Content starts
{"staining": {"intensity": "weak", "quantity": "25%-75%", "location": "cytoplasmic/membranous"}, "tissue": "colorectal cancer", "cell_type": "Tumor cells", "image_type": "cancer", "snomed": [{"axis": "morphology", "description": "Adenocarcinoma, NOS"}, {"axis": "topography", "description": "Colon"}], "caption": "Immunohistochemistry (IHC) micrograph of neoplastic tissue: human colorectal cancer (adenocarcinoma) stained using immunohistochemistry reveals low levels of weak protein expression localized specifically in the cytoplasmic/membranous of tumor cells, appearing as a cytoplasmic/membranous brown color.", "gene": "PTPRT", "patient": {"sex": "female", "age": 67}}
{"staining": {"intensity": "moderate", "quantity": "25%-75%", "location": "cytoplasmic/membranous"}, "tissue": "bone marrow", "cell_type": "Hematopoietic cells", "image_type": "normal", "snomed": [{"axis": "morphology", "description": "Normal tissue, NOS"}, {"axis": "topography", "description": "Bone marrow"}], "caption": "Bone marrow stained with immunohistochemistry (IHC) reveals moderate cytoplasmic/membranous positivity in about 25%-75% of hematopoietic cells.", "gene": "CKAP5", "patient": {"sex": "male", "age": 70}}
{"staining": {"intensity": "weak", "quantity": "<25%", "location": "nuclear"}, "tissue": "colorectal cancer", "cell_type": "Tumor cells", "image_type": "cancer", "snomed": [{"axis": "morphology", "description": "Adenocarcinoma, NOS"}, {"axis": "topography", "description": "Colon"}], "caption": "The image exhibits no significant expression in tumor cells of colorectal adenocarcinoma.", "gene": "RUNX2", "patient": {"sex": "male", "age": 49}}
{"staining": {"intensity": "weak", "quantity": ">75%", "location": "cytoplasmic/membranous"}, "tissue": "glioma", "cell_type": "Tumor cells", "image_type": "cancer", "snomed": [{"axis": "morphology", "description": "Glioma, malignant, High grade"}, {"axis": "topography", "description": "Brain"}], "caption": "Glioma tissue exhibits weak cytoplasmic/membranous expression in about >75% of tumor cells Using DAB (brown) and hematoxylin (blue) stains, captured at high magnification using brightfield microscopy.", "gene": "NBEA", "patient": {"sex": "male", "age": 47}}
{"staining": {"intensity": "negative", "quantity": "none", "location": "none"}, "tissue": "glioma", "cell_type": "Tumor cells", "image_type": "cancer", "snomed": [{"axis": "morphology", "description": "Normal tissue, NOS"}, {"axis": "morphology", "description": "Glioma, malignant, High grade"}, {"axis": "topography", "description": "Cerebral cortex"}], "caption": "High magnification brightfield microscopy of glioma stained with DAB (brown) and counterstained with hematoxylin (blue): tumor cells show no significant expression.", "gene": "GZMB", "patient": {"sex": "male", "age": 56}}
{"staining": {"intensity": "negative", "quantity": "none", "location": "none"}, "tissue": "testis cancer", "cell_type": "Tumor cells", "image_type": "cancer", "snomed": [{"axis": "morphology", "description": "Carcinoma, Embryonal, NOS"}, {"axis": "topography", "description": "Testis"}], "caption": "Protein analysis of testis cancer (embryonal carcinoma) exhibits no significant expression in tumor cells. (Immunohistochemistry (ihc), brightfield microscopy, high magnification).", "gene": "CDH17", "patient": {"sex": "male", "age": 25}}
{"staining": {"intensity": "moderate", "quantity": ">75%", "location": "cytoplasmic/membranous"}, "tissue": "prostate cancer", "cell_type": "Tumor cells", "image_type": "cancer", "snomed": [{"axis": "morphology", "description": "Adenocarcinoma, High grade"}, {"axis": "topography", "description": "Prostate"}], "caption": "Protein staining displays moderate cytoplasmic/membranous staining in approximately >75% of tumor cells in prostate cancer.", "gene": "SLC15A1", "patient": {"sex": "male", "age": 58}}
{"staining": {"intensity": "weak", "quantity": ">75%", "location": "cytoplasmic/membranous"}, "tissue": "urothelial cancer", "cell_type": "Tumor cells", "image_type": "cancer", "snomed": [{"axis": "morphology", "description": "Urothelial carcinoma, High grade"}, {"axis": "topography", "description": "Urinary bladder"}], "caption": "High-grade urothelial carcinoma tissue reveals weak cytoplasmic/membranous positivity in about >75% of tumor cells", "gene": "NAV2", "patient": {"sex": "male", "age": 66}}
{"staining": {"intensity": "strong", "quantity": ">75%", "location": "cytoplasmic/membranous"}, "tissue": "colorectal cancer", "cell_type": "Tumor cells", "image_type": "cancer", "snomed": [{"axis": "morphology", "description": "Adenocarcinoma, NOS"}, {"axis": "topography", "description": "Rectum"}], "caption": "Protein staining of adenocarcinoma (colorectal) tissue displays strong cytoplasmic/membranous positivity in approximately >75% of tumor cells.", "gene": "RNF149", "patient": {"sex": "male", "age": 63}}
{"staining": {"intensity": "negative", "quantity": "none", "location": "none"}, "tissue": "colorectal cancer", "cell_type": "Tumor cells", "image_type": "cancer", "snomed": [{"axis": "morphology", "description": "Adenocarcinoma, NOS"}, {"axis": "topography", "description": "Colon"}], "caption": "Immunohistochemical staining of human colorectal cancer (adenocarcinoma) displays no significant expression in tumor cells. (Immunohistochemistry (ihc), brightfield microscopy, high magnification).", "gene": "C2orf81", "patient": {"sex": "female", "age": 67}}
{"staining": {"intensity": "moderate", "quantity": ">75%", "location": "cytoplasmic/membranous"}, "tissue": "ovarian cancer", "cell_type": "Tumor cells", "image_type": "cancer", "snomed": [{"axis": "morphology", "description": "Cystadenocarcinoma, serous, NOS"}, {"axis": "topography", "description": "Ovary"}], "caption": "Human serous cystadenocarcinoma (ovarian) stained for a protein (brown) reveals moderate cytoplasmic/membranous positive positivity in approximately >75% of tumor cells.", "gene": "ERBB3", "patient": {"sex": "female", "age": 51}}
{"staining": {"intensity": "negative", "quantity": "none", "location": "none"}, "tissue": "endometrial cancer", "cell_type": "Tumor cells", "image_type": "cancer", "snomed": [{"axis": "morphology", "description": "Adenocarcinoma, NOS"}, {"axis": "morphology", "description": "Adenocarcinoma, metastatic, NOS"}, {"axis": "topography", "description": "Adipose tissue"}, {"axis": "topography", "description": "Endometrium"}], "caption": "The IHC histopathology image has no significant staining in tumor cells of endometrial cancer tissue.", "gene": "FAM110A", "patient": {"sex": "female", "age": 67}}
Content ends
__How to complete this task__
The whole of the data must be given back word for word.

__Result__
{"staining": {"intensity": "weak", "quantity": "25%-75%", "location": "cytoplasmic/membranous"}, "tissue": "colorectal cancer", "cell_type": "Tumor cells", "image_type": "cancer", "snomed": [{"axis": "morphology", "description": "Adenocarcinoma, NOS"}, {"axis": "topography", "description": "Colon"}], "caption": "Immunohistochemistry (IHC) micrograph of neoplastic tissue: human colorectal cancer (adenocarcinoma) stained using immunohistochemistry reveals low levels of weak protein expression localized specifically in the cytoplasmic/membranous of tumor cells, appearing as a cytoplasmic/membranous brown color.", "gene": "PTPRT", "patient": {"sex": "female", "age": 67}}
{"staining": {"intensity": "moderate", "quantity": "25%-75%", "location": "cytoplasmic/membranous"}, "tissue": "bone marrow", "cell_type": "Hematopoietic cells", "image_type": "normal", "snomed": [{"axis": "morphology", "description": "Normal tissue, NOS"}, {"axis": "topography", "description": "Bone marrow"}], "caption": "Bone marrow stained with immunohistochemistry (IHC) reveals moderate cytoplasmic/membranous positivity in about 25%-75% of hematopoietic cells.", "gene": "CKAP5", "patient": {"sex": "male", "age": 70}}
{"staining": {"intensity": "weak", "quantity": "<25%", "location": "nuclear"}, "tissue": "colorectal cancer", "cell_type": "Tumor cells", "image_type": "cancer", "snomed": [{"axis": "morphology", "description": "Adenocarcinoma, NOS"}, {"axis": "topography", "description": "Colon"}], "caption": "The image exhibits no significant expression in tumor cells of colorectal adenocarcinoma.", "gene": "RUNX2", "patient": {"sex": "male", "age": 49}}
{"staining": {"intensity": "weak", "quantity": ">75%", "location": "cytoplasmic/membranous"}, "tissue": "glioma", "cell_type": "Tumor cells", "image_type": "cancer", "snomed": [{"axis": "morphology", "description": "Glioma, malignant, High grade"}, {"axis": "topography", "description": "Brain"}], "caption": "Glioma tissue exhibits weak cytoplasmic/membranous expression in about >75% of tumor cells Using DAB (brown) and hematoxylin (blue) stains, captured at high magnification using brightfield microscopy.", "gene": "NBEA", "patient": {"sex": "male", "age": 47}}
{"staining": {"intensity": "negative", "quantity": "none", "location": "none"}, "tissue": "glioma", "cell_type": "Tumor cells", "image_type": "cancer", "snomed": [{"axis": "morphology", "description": "Normal tissue, NOS"}, {"axis": "morphology", "description": "Glioma, malignant, High grade"}, {"axis": "topography", "description": "Cerebral cortex"}], "caption": "High magnification brightfield microscopy of glioma stained with DAB (brown) and counterstained with hematoxylin (blue): tumor cells show no significant expression.", "gene": "GZMB", "patient": {"sex": "male", "age": 56}}
{"staining": {"intensity": "negative", "quantity": "none", "location": "none"}, "tissue": "testis cancer", "cell_type": "Tumor cells", "image_type": "cancer", "snomed": [{"axis": "morphology", "description": "Carcinoma, Embryonal, NOS"}, {"axis": "topography", "description": "Testis"}], "caption": "Protein analysis of testis cancer (embryonal carcinoma) exhibits no significant expression in tumor cells. (Immunohistochemistry (ihc), brightfield microscopy, high magnification).", "gene": "CDH17", "patient": {"sex": "male", "age": 25}}
{"staining": {"intensity": "moderate", "quantity": ">75%", "location": "cytoplasmic/membranous"}, "tissue": "prostate cancer", "cell_type": "Tumor cells", "image_type": "cancer", "snomed": [{"axis": "morphology", "description": "Adenocarcinoma, High grade"}, {"axis": "topography", "description": "Prostate"}], "caption": "Protein staining displays moderate cytoplasmic/membranous staining in approximately >75% of tumor cells in prostate cancer.", "gene": "SLC15A1", "patient": {"sex": "male", "age": 58}}
{"staining": {"intensity": "weak", "quantity": ">75%", "location": "cytoplasmic/membranous"}, "tissue": "urothelial cancer", "cell_type": "Tumor cells", "image_type": "cancer", "snomed": [{"axis": "morphology", "description": "Urothelial carcinoma, High grade"}, {"axis": "topography", "description": "Urinary bladder"}], "caption": "High-grade urothelial carcinoma tissue reveals weak cytoplasmic/membranous positivity in about >75% of tumor cells", "gene": "NAV2", "patient": {"sex": "male", "age": 66}}
{"staining": {"intensity": "strong", "quantity": ">75%", "location": "cytoplasmic/membranous"}, "tissue": "colorectal cancer", "cell_type": "Tumor cells", "image_type": "cancer", "snomed": [{"axis": "morphology", "description": "Adenocarcinoma, NOS"}, {"axis": "topography", "description": "Rectum"}], "caption": "Protein staining of adenocarcinoma (colorectal) tissue displays strong cytoplasmic/membranous positivity in approximately >75% of tumor cells.", "gene": "RNF149", "patient": {"sex": "male", "age": 63}}
{"staining": {"intensity": "negative", "quantity": "none", "location": "none"}, "tissue": "colorectal cancer", "cell_type": "Tumor cells", "image_type": "cancer", "snomed": [{"axis": "morphology", "description": "Adenocarcinoma, NOS"}, {"axis": "topography", "description": "Colon"}], "caption": "Immunohistochemical staining of human colorectal cancer (adenocarcinoma) displays no significant expression in tumor cells. (Immunohistochemistry (ihc), brightfield microscopy, high magnification).", "gene": "C2orf81", "patient": {"sex": "female", "age": 67}}
{"staining": {"intensity": "moderate", "quantity": ">75%", "location": "cytoplasmic/membranous"}, "tissue": "ovarian cancer", "cell_type": "Tumor cells", "image_type": "cancer", "snomed": [{"axis": "morphology", "description": "Cystadenocarcinoma, serous, NOS"}, {"axis": "topography", "description": "Ovary"}], "caption": "Human serous cystadenocarcinoma (ovarian) stained for a protein (brown) reveals moderate cytoplasmic/membranous positive positivity in approximately >75% of tumor cells.", "gene": "ERBB3", "patient": {"sex": "female", "age": 51}}
{"staining": {"intensity": "negative", "quantity": "none", "location": "none"}, "tissue": "endometrial cancer", "cell_type": "Tumor cells", "image_type": "cancer", "snomed": [{"axis": "morphology", "description": "Adenocarcinoma, NOS"}, {"axis": "morphology", "description": "Adenocarcinoma, metastatic, NOS"}, {"axis": "topography", "description": "Adipose tissue"}, {"axis": "topography", "description": "Endometrium"}], "caption": "The IHC histopathology image has no significant staining in tumor cells of endometrial cancer tissue.", "gene": "FAM110A", "patient": {"sex": "female", "age": 67}}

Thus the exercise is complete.